Saved data entries:
<<<<

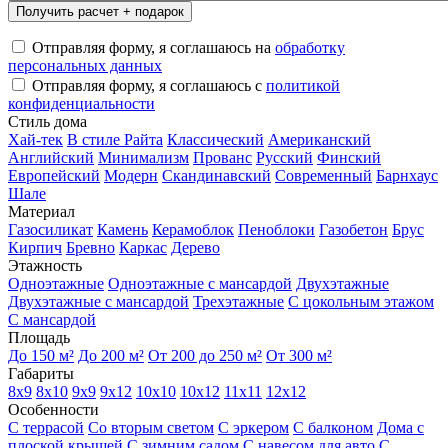
Отправляя форму, я соглашаюсь на
обработку
персональных данных
Отправляя форму, я соглашаюсь с
политикой
конфиденциальности
Стиль дома
Хай-тек
В стиле Райта
Классический
Американский
Английский
Минимализм
Прованс
Русский
Финский
Европейский
Модерн
Скандинавский
Современный
Барнхаус
Шале
Материал
Газосиликат
Камень
Керамоблок
Пеноблоки
Газобетон
Брус
Кирпич
Бревно
Каркас
Дерево
Этажность
Одноэтажные
Одноэтажные с мансардой
Двухэтажные
Двухэтажные с мансардой
Трехэтажные
С цокольным этажом
С мансардой
Площадь
До 150 м²
До 200 м²
От 200 до 250 м²
От 300 м²
Габариты
8x9
8x10
9x9
9x12
10x10
10x12
11x11
12x12
Особенности
С террасой
Со вторым светом
С эркером
С балконом
Дома с
плоской крышей
С зимним садом
С навесом для авто
С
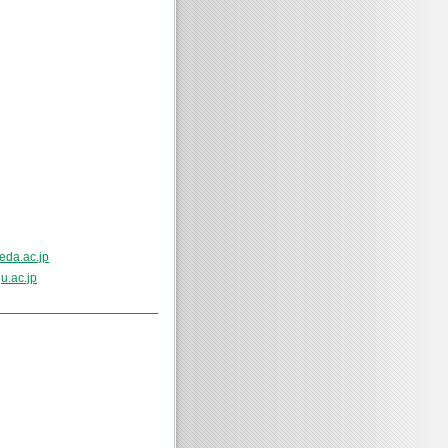
eda.ac.jp
u.ac.jp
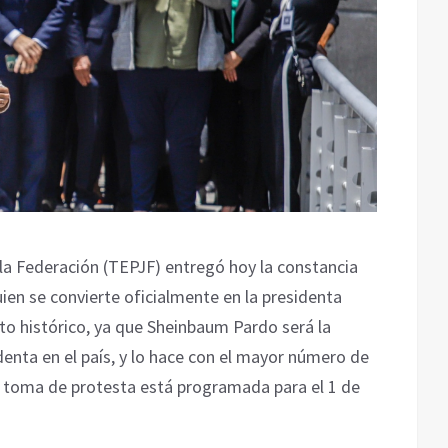
e la Federación (TEPJF) entregó hoy la constancia
en se convierte oficialmente en la presidenta
to histórico, ya que Sheinbaum Pardo será la
denta en el país, y lo hace con el mayor número de
La toma de protesta está programada para el 1 de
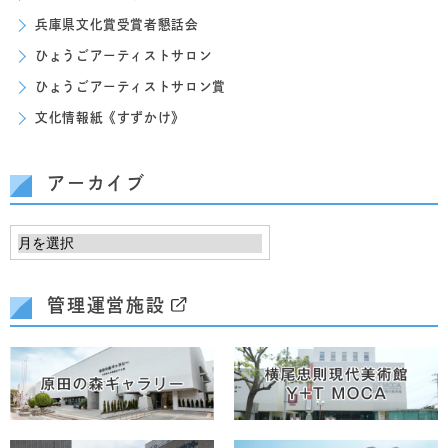
兵庫県文化賞受賞者懇話会
ひょうごアーティストサロン
ひょうごアーティストサロン賞
文化情報紙《すずかけ》
アーカイブ
管理運営施設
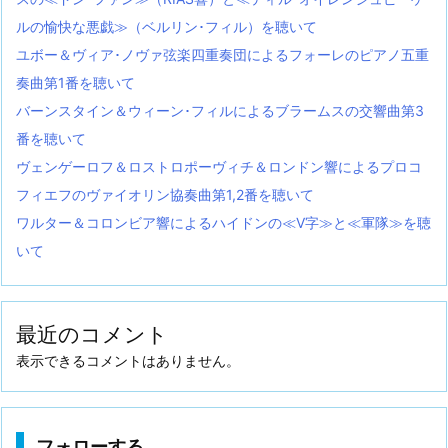
ルの愉快な悪戯≫（ベルリン･フィル）を聴いて
ユボー＆ヴィア･ノヴァ弦楽四重奏団によるフォーレのピアノ五重
奏曲第1番を聴いて
バーンスタイン＆ウィーン･フィルによるブラームスの交響曲第3
番を聴いて
ヴェンゲーロフ＆ロストロポーヴィチ＆ロンドン響によるプロコ
フィエフのヴァイオリン協奏曲第1,2番を聴いて
ワルター＆コロンビア響によるハイドンの≪V字≫と≪軍隊≫を聴
いて
最近のコメント
表示できるコメントはありません。
フォローする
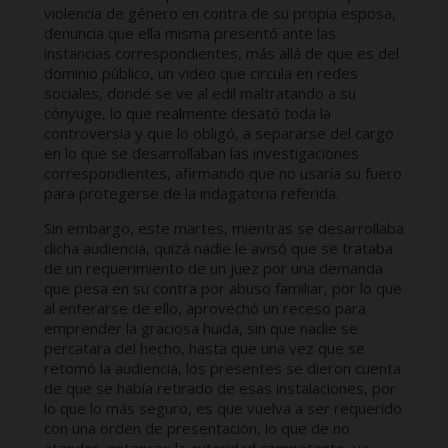
violencia de género en contra de su propia esposa,
denuncia que ella misma presentó ante las
instancias correspondientes, más allá de que es del
dominio público, un video que circula en redes
sociales, donde se ve al edil maltratando a su
cónyuge, lo que realmente desató toda la
controversia y que lo obligó, a separarse del cargo
en lo que se desarrollaban las investigaciones
correspondientes, afirmando que no usaría su fuero
para protegerse de la indagatoria referida.
Sin embargo, este martes, mientras se desarrollaba
dicha audiencia, quizá nadie le avisó que se trataba
de un requerimiento de un juez por una demanda
que pesa en su contra por abuso familiar, por lo que
al enterarse de ello, aprovechó un receso para
emprender la graciosa huida, sin que nadie se
percatara del hecho, hasta que una vez que se
retomó la audiencia, los presentes se dieron cuenta
de que se había retirado de esas instalaciones, por
lo que lo más seguro, es que vuelva a ser requerido
con una orden de presentación, lo que de no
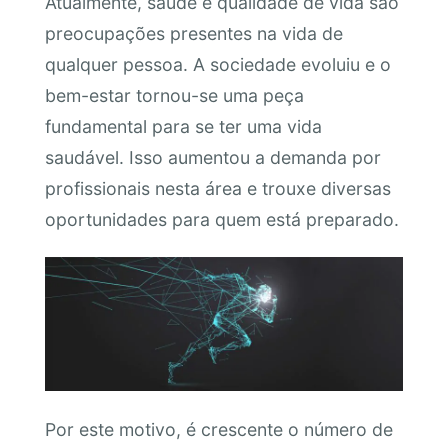
Atualmente, saúde e qualidade de vida são
preocupações presentes na vida de
qualquer pessoa. A sociedade evoluiu e o
bem-estar tornou-se uma peça
fundamental para se ter uma vida
saudável. Isso aumentou a demanda por
profissionais nesta área e trouxe diversas
oportunidades para quem está preparado.
Por este motivo, é crescente o número de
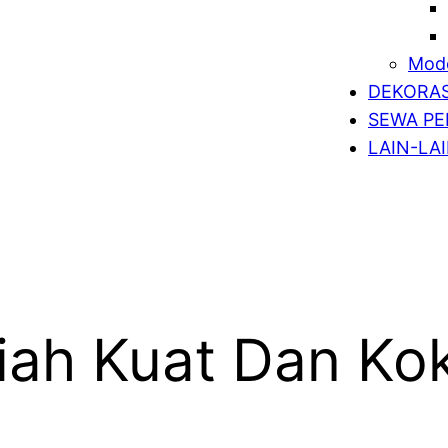
Mode
DEKORAS
SEWA PE
LAIN-LA
liah Kuat Dan Ko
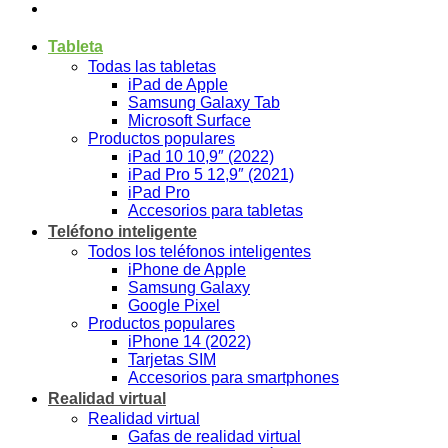
Tableta
Todas las tabletas
iPad de Apple
Samsung Galaxy Tab
Microsoft Surface
Productos populares
iPad 10 10,9″ (2022)
iPad Pro 5 12,9″ (2021)
iPad Pro
Accesorios para tabletas
Teléfono inteligente
Todos los teléfonos inteligentes
iPhone de Apple
Samsung Galaxy
Google Pixel
Productos populares
iPhone 14 (2022)
Tarjetas SIM
Accesorios para smartphones
Realidad virtual
Realidad virtual
Gafas de realidad virtual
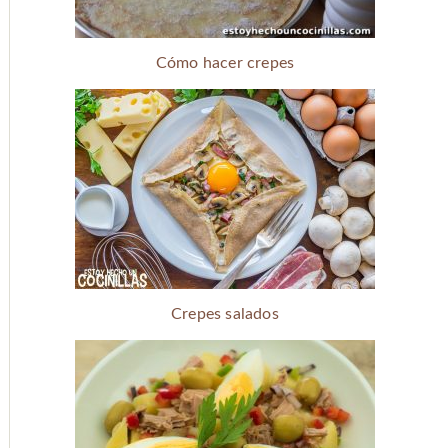
Cómo hacer crepes
Crepes salados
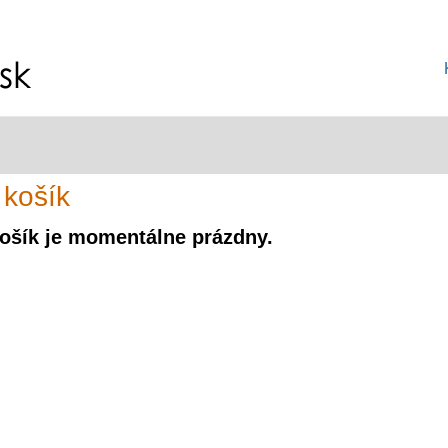
 košík
ošík je momentálne prázdny.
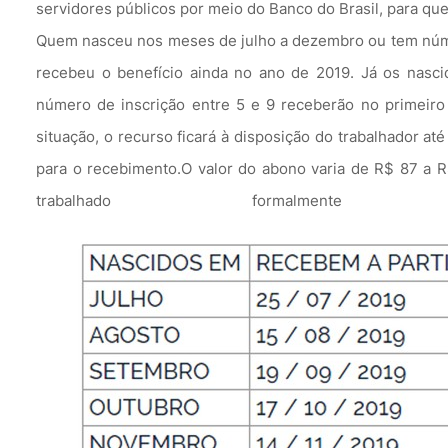
servidores públicos por meio do Banco do Brasil, para que
Quem nasceu nos meses de julho a dezembro ou tem númer
recebeu o benefício ainda no ano de 2019. Já os nasci
número de inscrição entre 5 e 9 receberão no primeiro
situação, o recurso ficará à disposição do trabalhador at
para o recebimento.O valor do abono varia de R$ 87 a 
trabalhado formalme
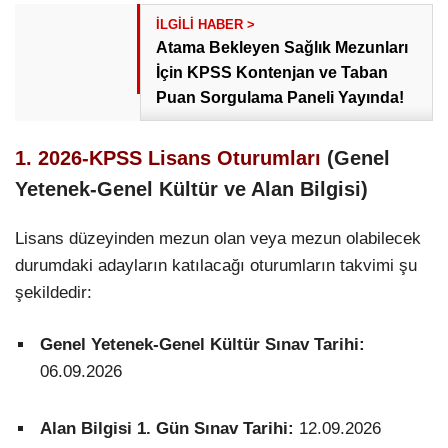
Atama Bekleyen Sağlık Mezunları
İçin KPSS Kontenjan ve Taban
Puan Sorgulama Paneli Yayında!
1. 2026-KPSS Lisans Oturumları
(Genel
Yetenek-Genel Kültür ve Alan Bilgisi)
Lisans düzeyinden mezun olan veya mezun olabilecek
durumdaki adayların katılacağı oturumların takvimi şu
şekildedir:
Genel Yetenek-Genel Kültür Sınav Tarihi:
06.09.2026
Alan Bilgisi 1. Gün Sınav Tarihi:
12.09.2026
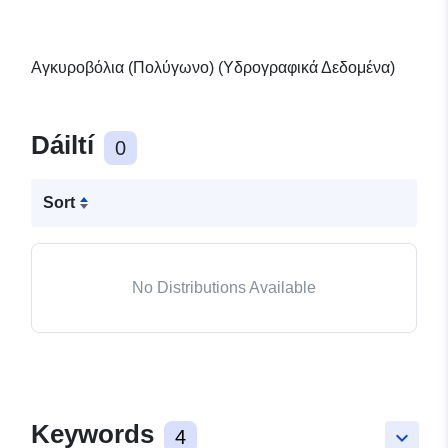
Αγκυροβόλια (Πολύγωνο) (Υδρογραφικά Δεδομένα)
Dáiltí
0
Sort
No Distributions Available
Keywords
4
keyboard_arrow_down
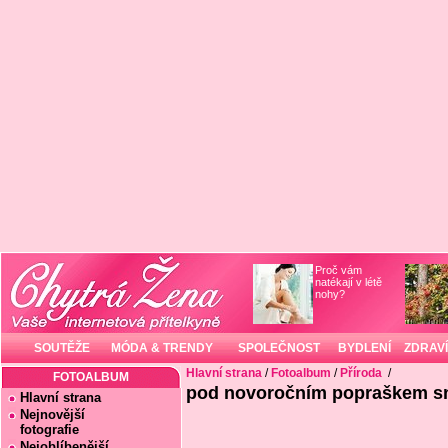
Proč vám
natékají v létě
nohy?
SOUTĚŽE
MÓDA & TRENDY
SPOLEČNOST
BYDLENÍ
ZDRAVÍ
Hlavní strana
/
Fotoalbum
/
Příroda
/
FOTOALBUM
pod novoročním popraškem s
Hlavní strana
Nejnovější
fotografie
Nejoblíbenější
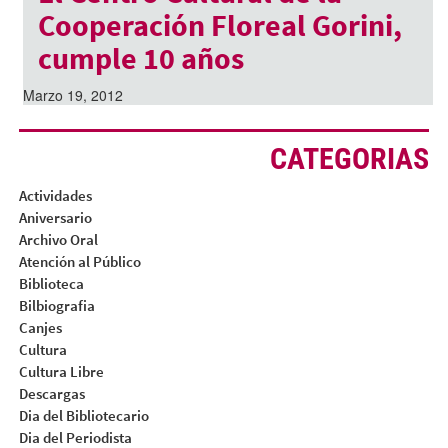
Cooperación Floreal Gorini,
cumple 10 años
Marzo 19, 2012
CATEGORIAS
Actividades
Aniversario
Archivo Oral
Atención al Público
Biblioteca
Bilbiografia
Canjes
Cultura
Cultura Libre
Descargas
Dia del Bibliotecario
Dia del Periodista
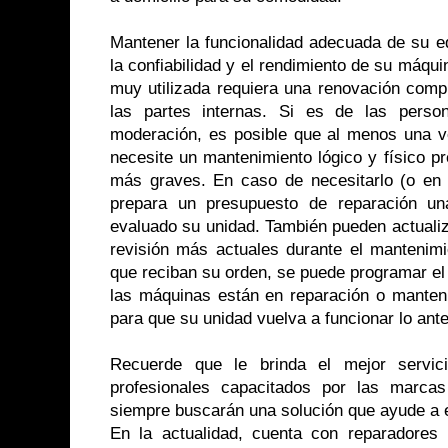
Mantener la funcionalidad adecuada de su e
la confiabilidad y el rendimiento de su máq
muy utilizada requiera una renovación compl
las partes internas. Si es de las perso
moderación, es posible que al menos una ve
necesite un mantenimiento lógico y físico p
más graves. En caso de necesitarlo (o en
prepara un presupuesto de reparación u
evaluado su unidad. También pueden actualiz
revisión más actuales durante el mantenimi
que reciban su orden, se puede programar el t
las máquinas están en reparación o manteni
para que su unidad vuelva a funcionar lo ante
Recuerde que le brinda el mejor servi
profesionales capacitados por las marcas
siempre buscarán una solución que ayude a e
En la actualidad, cuenta con reparadores 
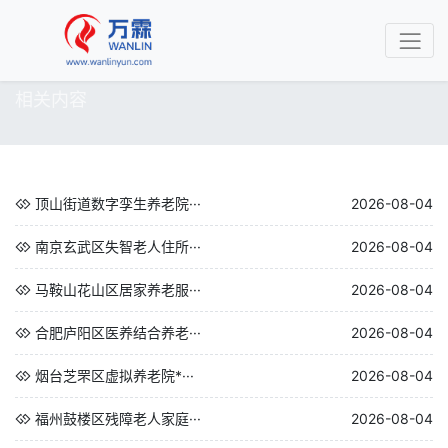
相关内容
顶山街道数字孪生养老院···
2026-08-04
南京玄武区失智老人住所···
2026-08-04
马鞍山花山区居家养老服···
2026-08-04
合肥庐阳区医养结合养老···
2026-08-04
烟台芝罘区虚拟养老院*···
2026-08-04
福州鼓楼区残障老人家庭···
2026-08-04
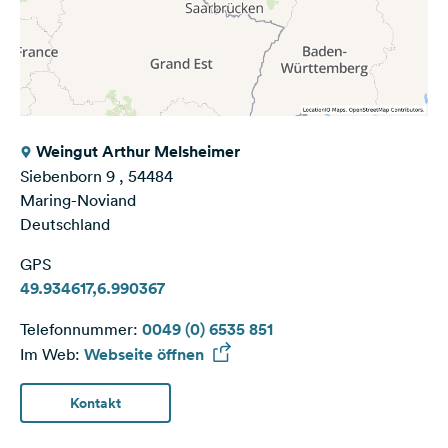
Weingut Arthur Melsheimer
Siebenborn 9 , 54484
Maring-Noviand
Deutschland
GPS
49.934617,6.990367
Telefonnummer:
0049 (0) 6535 851
Im Web:
Webseite öffnen
Kontakt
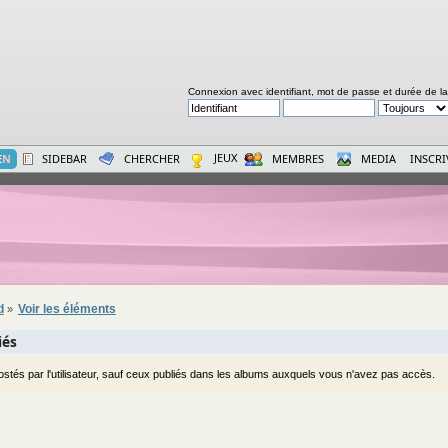
Connexion avec identifiant, mot de passe et durée de l
JEUX
E
N
SIDEBAR
CHERCHER
MEMBRES
MEDIA
INSCR
d
Voir les éléments
»
iés
ostés par l'utilisateur, sauf ceux publiés dans les albums auxquels vous n'avez pas accès.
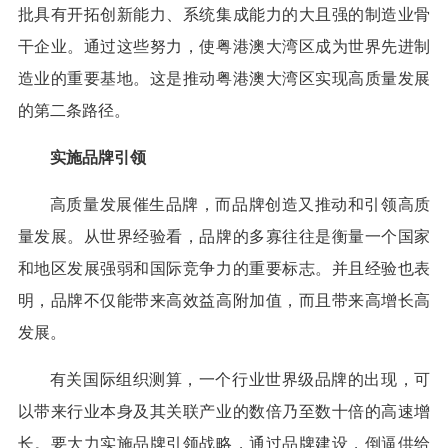
批具有开拓创新能力、系统集成能力的大且强的制造业骨
干企业。通过这些努力，使粤港澳大湾区成为世界先进制
造业的重要基地。这是推动粤港澳大湾区实现高质量发展
的第二条路径。
实施品牌引领
高质量发展催生品牌，而品牌创造又推动和引领高质
量发展。从世界经验看，品牌的多寡往往是衡量一个国家
和地区发展强弱和国际竞争力的重要标志。并且经验也表
明，品牌不仅能带来高效益高附加值，而且带来高增长高
发展。
有关国际组织测算，一个行业世界级品牌的出现，可
以带来行业本身及其关联产业的数倍乃至数十倍的高速增
长。要大力实施品牌引领战略，通过品牌建设，倒逼供给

>>>>

Edit all the items above, replacing "Deutschland" with "Germany" and leaving every other word unchanged. Omit the pictures from your answer.

Отправляя форму, я соглашаюсь на
обработку
персональных данных
Отправляя форму, я соглашаюсь с
политикой
конфиденциальности
Стиль дома
Хай-тек
В стиле Райта
Классический
Американский
Английский
Минимализм
Прованс
Русский
Финский
Европейский
Модерн
Скандинавский
Современный
Барнхаус
Шале
Материал
Газосиликат
Камень
Керамоблок
Пеноблоки
Газобетон
Брус
Кирпич
Бревно
Каркас
Дерево
Этажность
Одноэтажные
Одноэтажные с мансардой
Двухэтажные
Двухэтажные с мансардой
Трехэтажные
С цокольным этажом
С мансардой
Площадь
До 150 м²
До 200 м²
От 200 до 250 м²
От 300 м²
Габариты
8x9
8x10
9x9
9x12
10x10
10x12
11x11
12x12
Особенности
С террасой
Со вторым светом
С эркером
С балконом
Дома с
плоской крышей
С зимним садом
С навесом для авто
С
eda.ac.jp
u.ac.jp
e la Federación (TEPJF) entregó hoy la constancia
en se convierte oficialmente en la presidenta
to histórico, ya que Sheinbaum Pardo será la
denta en el país, y lo hace con el mayor número de
La toma de protesta está programada para el 1 de
兵庫県文化賞受賞者懇話会
ひょうごアーティストサロン
ひょうごアーティストサロン賞
文化情報紙《すずかけ》
アーカイブ
管理運営施設
ルの愉快な悪戯≫（ベルリン･フィル）を聴いて
ユボー＆ヴィア･ノヴァ弦楽四重奏団によるフォーレのピアノ五重
奏曲第1番を聴いて
バーンスタイン＆ウィーン･フィルによるブラームスの交響曲第3
番を聴いて
ヴェンゲーロフ＆ロストロポーヴィチ＆ロンドン響によるプロコ
フィエフのヴァイオリン協奏曲第1,2番を聴いて
ワルター＆コロンビア響によるハイドンの≪V字≫と≪軍隊≫を聴
いて
最近のコメント
表示できるコメントはありません。
フォローする
violencia de género en contra de su propia esposa,
denuncia que ella misma presentó ante las
instancias correspondientes, más allá de que es del
dominio público, un video que circula en redes
sociales, donde se ve al edil maltratando a su
cónyuge, lo que realmente desató toda la
controversia y que lo obligó, a separarse del cargo
en lo que se desarrollaban las investigaciones
correspondientes, afirmando que no usaría su fuero
para protegerse de la indagatoria referida.
Sin embargo, este martes, mientras se desarrollaba
dicha audiencia, quizá nadie le avisó que se trataba
de un requerimiento de un juez por una demanda
que pesa en su contra por abuso familiar, por lo que
al enterarse de ello, aprovechó un receso para
emprender la graciosa huida, sin que nadie se
percatara del hecho, hasta que una vez que se
retomó la audiencia, los presentes se dieron cuenta
de que se había retirado de esas instalaciones, por
lo que lo más seguro, es que vuelva a ser requerido
con una orden de presentación, lo que de no
Atualmente, saúde e qualidade de vida são
preocupações presentes na vida de
qualquer pessoa. A sociedade evoluiu e o
bem-estar tornou-se uma peça
fundamental para se ter uma vida
saudável. Isso aumentou a demanda por
profissionais nesta área e trouxe diversas
oportunidades para quem está preparado.
Por este motivo, é crescente o número de
Mode
DEKORAS
SEWA PE
LAIN-LA
liah Kuat Dan Ko
Tableta
Todas las tabletas
iPad de Apple
Samsung Galaxy Tab
Microsoft Surface
Productos populares
iPad 10 10,9″ (2022)
iPad Pro 5 12,9″ (2021)
iPad Pro
Accesorios para tabletas
Teléfono inteligente
Todos los teléfonos inteligentes
iPhone de Apple
Samsung Galaxy
Google Pixel
Productos populares
iPhone 14 (2022)
Tarjetas SIM
Accesorios para smartphones
Realidad virtual
Realidad virtual
Gafas de realidad virtual
Cómo hacer crepes
Crepes salados
 košík
ošík je momentálne prázdny.
servidores públicos por meio do Banco do Brasil, para que
Quem nasceu nos meses de julho a dezembro ou tem númer
recebeu o benefício ainda no ano de 2019. Já os nasci
número de inscrição entre 5 e 9 receberão no primeiro
situação, o recurso ficará à disposição do trabalhador at
para o recebimento.O valor do abono varia de R$ 87 a 
trabalhado formalme
Atama Bekleyen Sağlık Mezunları
İçin KPSS Kontenjan ve Taban
Puan Sorgulama Paneli Yayında!
1. 2026-KPSS Lisans Oturumları
(Genel
Yetenek-Genel Kültür ve Alan Bilgisi)
Lisans düzeyinden mezun olan veya mezun olabilecek
durumdaki adayların katılacağı oturumların takvimi şu
şekildedir:
Genel Yetenek-Genel Kültür Sınav Tarihi:
06.09.2026
Alan Bilgisi 1. Gün Sınav Tarihi:
12.09.2026
Αγκυροβόλια (Πολύγωνο) (Υδρογραφικά Δεδομένα)
Dáiltí
0
Sort
No Distributions Available
Keywords
4
keyboard_arrow_down
Proč vám
natékají v létě
nohy?
SOUTĚŽE
MÓDA & TRENDY
SPOLEČNOST
BYDLENÍ
ZDRAVÍ
Hlavní strana
/
Fotoalbum
/
Příroda
/
FOTOALBUM
pod novoročním popraškem s
Hlavní strana
Nejnovější
fotografie
Nejoblíbenější
Cooperación Floreal Gorini,
cumple 10 años
Marzo 19, 2012
CATEGORIAS
Actividades
Aniversario
Archivo Oral
Atención al Público
Biblioteca
Bilbiografia
Canjes
Cultura
Cultura Libre
Descargas
Dia del Bibliotecario
Dia del Periodista
Mantener la funcionalidad adecuada de su e
la confiabilidad y el rendimiento de su máq
muy utilizada requiera una renovación compl
las partes internas. Si es de las perso
moderación, es posible que al menos una ve
necesite un mantenimiento lógico y físico p
más graves. En caso de necesitarlo (o en
prepara un presupuesto de reparación u
evaluado su unidad. También pueden actualiz
revisión más actuales durante el mantenimi
que reciban su orden, se puede programar el t
las máquinas están en reparación o manteni
para que su unidad vuelva a funcionar lo ante
Recuerde que le brinda el mejor servi
profesionales capacitados por las marcas
siempre buscarán una solución que ayude a e
En la actualidad, cuenta con reparadores 
相关内容
顶山街道数字孪生养老院···
2026-08-04
南京玄武区失智老人住所···
2026-08-04
马鞍山花山区居家养老服···
2026-08-04
合肥庐阳区医养结合养老···
2026-08-04
烟台芝罘区虚拟养老院*···
2026-08-04
福州鼓楼区残障老人家庭···
2026-08-04
Weingut Arthur Melsheimer
Siebenborn 9 , 54484
Maring-Noviand
Germany
GPS
49.934617,6.990367
Telefonnummer:
0049 (0) 6535 851
Im Web:
Webseite öffnen
Kontakt
Connexion avec identifiant, mot de passe et durée de l
JEUX
E
N
SIDEBAR
CHERCHER
MEMBRES
MEDIA
INSCR
d
Voir les éléments
»
iés
ostés par l'utilisateur, sauf ceux publiés dans les albums auxquels vous n'avez pas accès.
批具有开拓创新能力、系统集成能力的大且强的制造业骨
干企业。通过这些努力，使粤港澳大湾区成为世界先进制
造业的重要基地。这是推动粤港澳大湾区实现高质量发展
的第二条路径。
实施品牌引领
高质量发展催生品牌，而品牌创造又推动和引领高质
量发展。从世界经验看，品牌的多寡往往是衡量一个国家
和地区发展强弱和国际竞争力的重要标志。并且经验也表
明，品牌不仅能带来高效益高附加值，而且带来高增长高
发展。
有关国际组织测算，一个行业世界级品牌的出现，可
以带来行业本身及其关联产业的数倍乃至数十倍的高速增
长。要大力实施品牌引领战略，通过品牌建设，倒逼供给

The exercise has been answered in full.